WORK TASK —
Write the data out again, character for character, with no images.

Camera geometry data
== Segment start ==
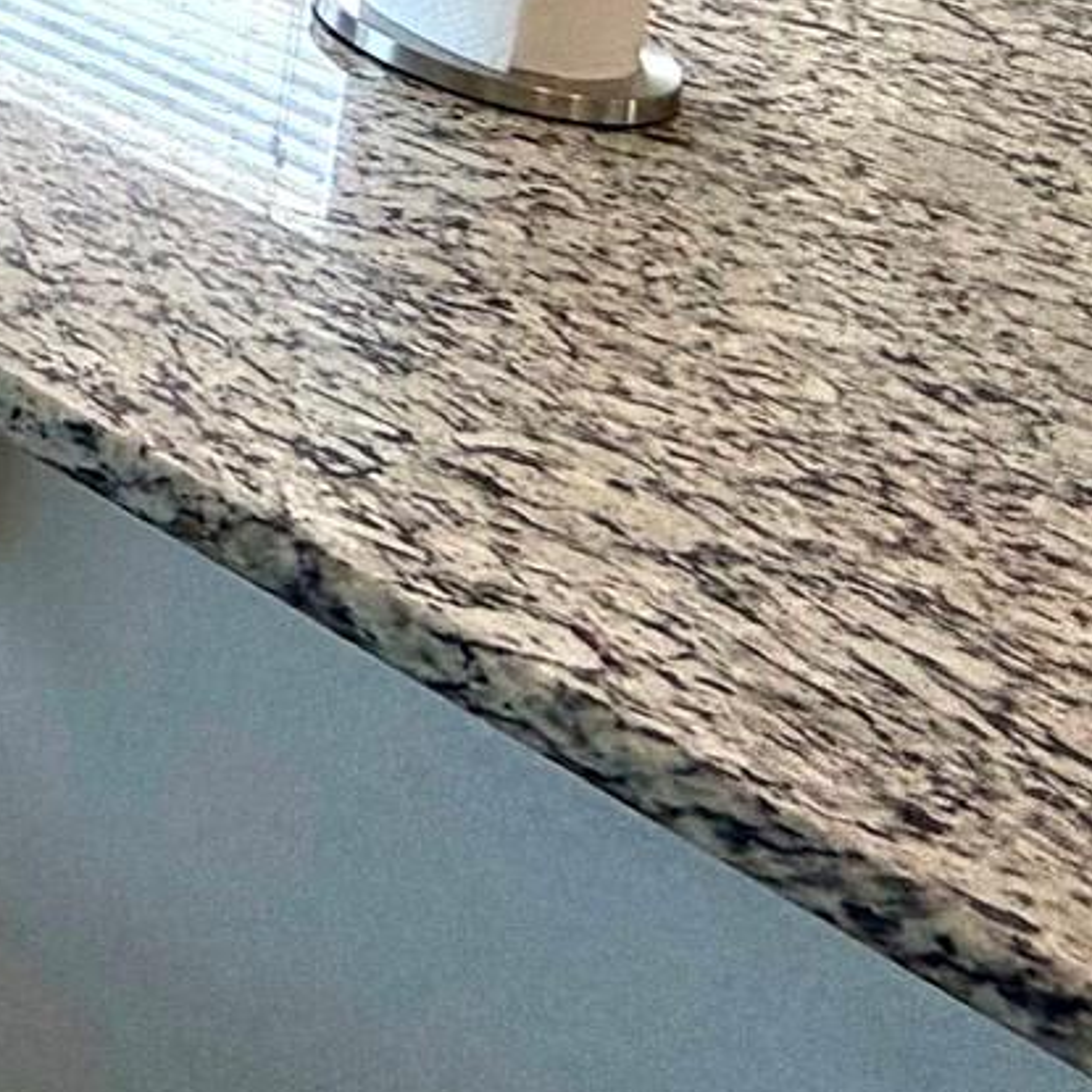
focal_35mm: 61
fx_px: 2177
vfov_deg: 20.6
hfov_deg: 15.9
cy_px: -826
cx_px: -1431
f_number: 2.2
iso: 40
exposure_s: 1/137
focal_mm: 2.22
== Segment end ==
OUTPUT OF THE EXERCISE —
focal_35mm: 61
fx_px: 2177
vfov_deg: 20.6
hfov_deg: 15.9
cy_px: -826
cx_px: -1431
f_number: 2.2
iso: 40
exposure_s: 1/137
focal_mm: 2.22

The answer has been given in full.